Comprehensive Analysis of the Immune Microenvironment Reveals that CD52 is a Marker for Breast Cancer Treatment with Immune Checkpoint Inhibitors

Background:Breast cancer (BC) is one of the most common tumors in women. Recent years, immune checkpoint inhibitors (ICIs) have brought good news to BC patients. Although significant achievements have been made through treatment with ICIs, some people who experience serious immune-related adverse events (IrAEs) are still insensitive to this approach. The response to ICI treatment depends on the type of tumor microenvironment (TME). Methods:WGCNA (weighted gene co-expression network analysis), ESTIMATE algorithm, LASSO regression analysis, survival analysis, functional enrichment analysis are conducted to analyze the BC data in the TCGA database. Immunohistochemistry was used to verify the expression of CD52 in BC.Results:WGCNA and ESTIMATE algorithm found that the CD52 is closely related to the immune microenvironment. CD52 highly expressed in various breast cancer subtypes, and patients with high expression of CD52 have longer survival time. Compared with the low-CD52 group, the high-CD52 group had more immune cell infiltration. TIMER database verification results showed that CD8+ T cells, activated memory CD4 T cells, memory B cells, γδ T cells, and Tregs were positively correlated with CD52 expression, while M2 macrophages were negatively correlated. CD52 can change the trend of TIC (CD8+ T) and tumor-associated macrophage (TAM) infiltration with respect to the survival time of breast cancer patients. Based on the expression of CD52, we explored the relationship between CD52 and the adaptive immune response (AIR). CD52 is a marker of AIR stratification in breast cancer patients.
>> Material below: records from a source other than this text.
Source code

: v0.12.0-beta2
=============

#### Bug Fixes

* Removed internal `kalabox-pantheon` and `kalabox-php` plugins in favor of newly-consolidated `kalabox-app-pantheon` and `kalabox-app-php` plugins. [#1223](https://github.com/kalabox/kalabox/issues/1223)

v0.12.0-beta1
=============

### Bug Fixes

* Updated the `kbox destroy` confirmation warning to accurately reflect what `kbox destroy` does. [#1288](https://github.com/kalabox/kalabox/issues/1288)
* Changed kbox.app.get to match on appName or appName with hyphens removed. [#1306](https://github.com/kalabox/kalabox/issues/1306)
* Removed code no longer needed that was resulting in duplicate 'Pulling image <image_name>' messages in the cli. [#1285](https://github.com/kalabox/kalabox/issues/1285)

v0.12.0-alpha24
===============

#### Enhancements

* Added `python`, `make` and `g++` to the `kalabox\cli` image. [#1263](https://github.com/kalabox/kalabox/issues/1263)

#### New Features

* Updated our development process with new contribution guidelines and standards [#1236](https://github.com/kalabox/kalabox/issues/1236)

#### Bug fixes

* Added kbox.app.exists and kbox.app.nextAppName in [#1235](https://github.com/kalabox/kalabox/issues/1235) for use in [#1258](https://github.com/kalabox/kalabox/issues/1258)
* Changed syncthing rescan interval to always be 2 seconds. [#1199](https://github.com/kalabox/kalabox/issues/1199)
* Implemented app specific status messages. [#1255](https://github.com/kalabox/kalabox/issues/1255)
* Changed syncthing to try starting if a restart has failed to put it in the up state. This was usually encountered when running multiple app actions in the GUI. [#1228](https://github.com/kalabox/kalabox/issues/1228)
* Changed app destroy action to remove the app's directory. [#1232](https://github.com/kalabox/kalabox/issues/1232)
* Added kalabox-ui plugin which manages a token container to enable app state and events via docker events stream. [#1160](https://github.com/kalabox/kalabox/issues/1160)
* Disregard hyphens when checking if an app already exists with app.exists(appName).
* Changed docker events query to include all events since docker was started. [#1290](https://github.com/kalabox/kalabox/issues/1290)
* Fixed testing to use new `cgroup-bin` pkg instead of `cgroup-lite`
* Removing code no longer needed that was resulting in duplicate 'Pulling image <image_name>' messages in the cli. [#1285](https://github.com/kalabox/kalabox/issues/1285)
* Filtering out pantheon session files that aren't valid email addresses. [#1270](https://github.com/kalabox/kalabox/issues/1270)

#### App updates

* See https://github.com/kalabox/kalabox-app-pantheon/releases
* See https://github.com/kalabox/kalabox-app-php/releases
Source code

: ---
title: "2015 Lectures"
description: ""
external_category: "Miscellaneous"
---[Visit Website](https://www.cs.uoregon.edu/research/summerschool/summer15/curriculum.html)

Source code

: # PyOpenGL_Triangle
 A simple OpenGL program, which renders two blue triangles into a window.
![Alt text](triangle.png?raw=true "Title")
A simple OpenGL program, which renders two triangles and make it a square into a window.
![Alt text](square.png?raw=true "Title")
We constructed a CD52-related adaptive immune response gene signature (CD52rAIRGsig) which is an independent prognostic factor for breast cancer and related to genome instability and the immune cells infiltration in the TME. CD52 and CD52rAIRGsig were associated with PD-1 signaling and immune checkpoint inhibitor markers, which proves that patients with high CD52 expression and low risk of CD52rAIRGsig are more suitable for ICI treatment. We then screened chemotherapeutics for personalized medicine based on CD52rAIRGsig. Conclusion:Therefore, we have discovered a new marker to guide the treatment and prognosis of breast cancer patients with ICIs. This provides a combined treatment strategy including different combinations of ICIs combined with chemotherapeutic drugs to treat breast cancer.